Given data ->
++++++++

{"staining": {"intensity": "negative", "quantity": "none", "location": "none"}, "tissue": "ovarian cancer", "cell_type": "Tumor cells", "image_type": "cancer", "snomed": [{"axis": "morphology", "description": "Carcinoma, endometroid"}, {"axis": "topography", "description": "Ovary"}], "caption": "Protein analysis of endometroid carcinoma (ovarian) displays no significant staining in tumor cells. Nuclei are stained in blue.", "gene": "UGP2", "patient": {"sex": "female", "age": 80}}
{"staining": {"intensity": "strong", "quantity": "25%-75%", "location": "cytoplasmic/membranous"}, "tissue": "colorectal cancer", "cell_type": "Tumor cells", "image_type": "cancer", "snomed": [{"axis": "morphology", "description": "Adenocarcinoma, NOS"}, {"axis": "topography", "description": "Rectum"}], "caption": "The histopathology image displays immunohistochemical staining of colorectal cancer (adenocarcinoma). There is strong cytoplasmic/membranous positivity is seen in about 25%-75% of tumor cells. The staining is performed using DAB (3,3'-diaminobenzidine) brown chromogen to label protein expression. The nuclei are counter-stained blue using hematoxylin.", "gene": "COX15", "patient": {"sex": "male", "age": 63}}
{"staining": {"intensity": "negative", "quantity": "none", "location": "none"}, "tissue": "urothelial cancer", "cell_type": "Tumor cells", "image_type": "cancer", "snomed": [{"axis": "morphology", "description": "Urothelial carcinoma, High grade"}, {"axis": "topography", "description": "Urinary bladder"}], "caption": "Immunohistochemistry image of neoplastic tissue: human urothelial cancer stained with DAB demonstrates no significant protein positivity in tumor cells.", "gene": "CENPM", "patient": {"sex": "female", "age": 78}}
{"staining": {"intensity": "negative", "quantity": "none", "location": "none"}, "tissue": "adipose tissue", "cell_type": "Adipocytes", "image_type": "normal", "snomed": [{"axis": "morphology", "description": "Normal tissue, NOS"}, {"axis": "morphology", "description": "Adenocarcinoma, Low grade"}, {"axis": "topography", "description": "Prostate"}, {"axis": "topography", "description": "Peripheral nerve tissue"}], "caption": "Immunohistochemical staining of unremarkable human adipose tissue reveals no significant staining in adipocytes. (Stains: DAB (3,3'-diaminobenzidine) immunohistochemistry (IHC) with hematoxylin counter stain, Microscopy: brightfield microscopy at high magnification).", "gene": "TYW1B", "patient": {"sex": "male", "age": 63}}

++++++++

Problem to work on ->
When a line in the material contains the string "displays", copy that line.

Task solution ->
{"staining": {"intensity": "negative", "quantity": "none", "location": "none"}, "tissue": "ovarian cancer", "cell_type": "Tumor cells", "image_type": "cancer", "snomed": [{"axis": "morphology", "description": "Carcinoma, endometroid"}, {"axis": "topography", "description": "Ovary"}], "caption": "Protein analysis of endometroid carcinoma (ovarian) displays no significant staining in tumor cells. Nuclei are stained in blue.", "gene": "UGP2", "patient": {"sex": "female", "age": 80}}
{"staining": {"intensity": "strong", "quantity": "25%-75%", "location": "cytoplasmic/membranous"}, "tissue": "colorectal cancer", "cell_type": "Tumor cells", "image_type": "cancer", "snomed": [{"axis": "morphology", "description": "Adenocarcinoma, NOS"}, {"axis": "topography", "description": "Rectum"}], "caption": "The histopathology image displays immunohistochemical staining of colorectal cancer (adenocarcinoma). There is strong cytoplasmic/membranous positivity is seen in about 25%-75% of tumor cells. The staining is performed using DAB (3,3'-diaminobenzidine) brown chromogen to label protein expression. The nuclei are counter-stained blue using hematoxylin.", "gene": "COX15", "patient": {"sex": "male", "age": 63}}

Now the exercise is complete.